Virginia Tech will host Spectrum — ShaRC, an adaptive and cognitive student radio design contest for students. The first place winner will receive $5,000 in prize money.

Cognitive radios are similar to intelligent cell phones that can determine the best way to operate in any given situation. Instead of blindly following a set of predefined protocols, like regular radios, cognitive radios can now configure to their environment and their user's needs.

The new cognitive radios are similar to living creatures in that they are aware of their surroundings and understand their own and their user's capabilities and the governing social constraints.

The contest, open to all students worldwide, is organized by Wireless @ Virginia Tech and is supported in part by a $30,000 Motorola Solutions Innovation Generation grant from the Motorola Solutions Foundation. The grant is supplying the prize money for the first, second, and third place winners, and travel support for participants in the final competition.

Teams will be supplied with basic working codes for software-defined radios at the beginning of each leg of the competition and will adapt or develop and implement algorithms to improve the radios' performance. Contest participants will also have the option to substitute radio code developed using the popular GNU Radio toolkit or other open-source software.

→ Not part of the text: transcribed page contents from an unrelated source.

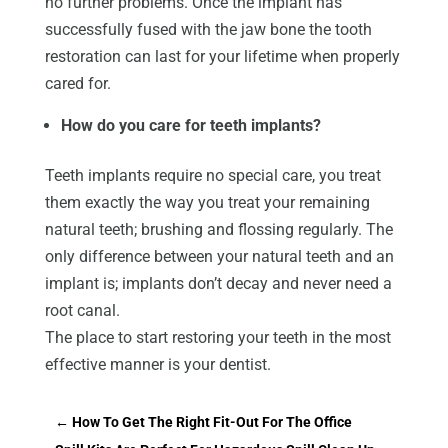
no further problems. Once the implant has
successfully fused with the jaw bone the tooth
restoration can last for your lifetime when properly
cared for.
How do you care for teeth implants?
Teeth implants require no special care, you treat
them exactly the way you treat your remaining
natural teeth; brushing and flossing regularly. The
only difference between your natural teeth and an
implant is; implants don’t decay and never need a
root canal.
The place to start restoring your teeth in the most
effective manner is your dentist.
←
How To Get The Right Fit-Out For The Office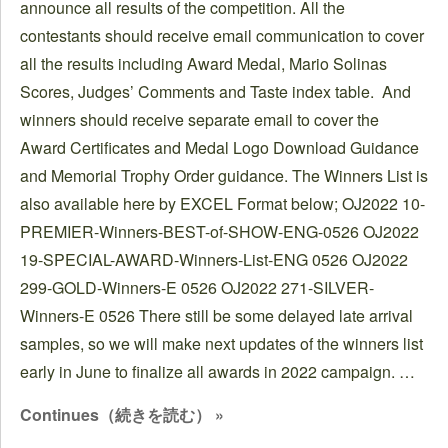
announce all results of the competition. All the
contestants should receive email communication to cover
all the results including Award Medal, Mario Solinas
Scores, Judges’ Comments and Taste index table. And
winners should receive separate email to cover the
Award Certificates and Medal Logo Download Guidance
and Memorial Trophy Order guidance. The Winners List is
also available here by EXCEL Format below; OJ2022 10-
PREMIER-Winners-BEST-of-SHOW-ENG-0526 OJ2022
19-SPECIAL-AWARD-Winners-List-ENG 0526 OJ2022
299-GOLD-Winners-E 0526 OJ2022 271-SILVER-
Winners-E 0526 There still be some delayed late arrival
samples, so we will make next updates of the winners list
early in June to finalize all awards in 2022 campaign. …
Continues（続きを読む） »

While the initial competitions test the students' submitted entries in signal environments generated by the contest organizers, a final invitational round for the top four designs is planned for the Wireless@VT Symposium and Summer School, to be held May 25-27, 2016. At that time, the final four teams will compete against each other for the top awards.

Additional support for the competition comes from Virginia Tech's Bradley Department of Electrical and Computer Engineering  and other sponsors. Virginia Tech's contest organizers include Carl Dietrich, Vuk Marojevic, and Richard Goff of engineering education.

Others who are working on closely related research and/or developing software that will be used in the contest include Goff, Jason Snyder, a project associate of electrical and computer engineering, and Michael Fowler, a Hume Center research faculty member and Ph.D. student. Additional support comes from faculty and students in the department, as well as Virginia Tech's Advanced Research Computing Center, the computer science department, and the Software Technologies Laboratory.

The contest organizers will be able to provide technical and administrative support to teams within and outside Virginia Tech through an email list or online forum, although they may not serve as team advisers.

An entry form can be downloaded from Wireless @ Virginia Tech's website, and teams can enter by emailing the completed forms to Dietrich with subject "Spectrum Contest Entry."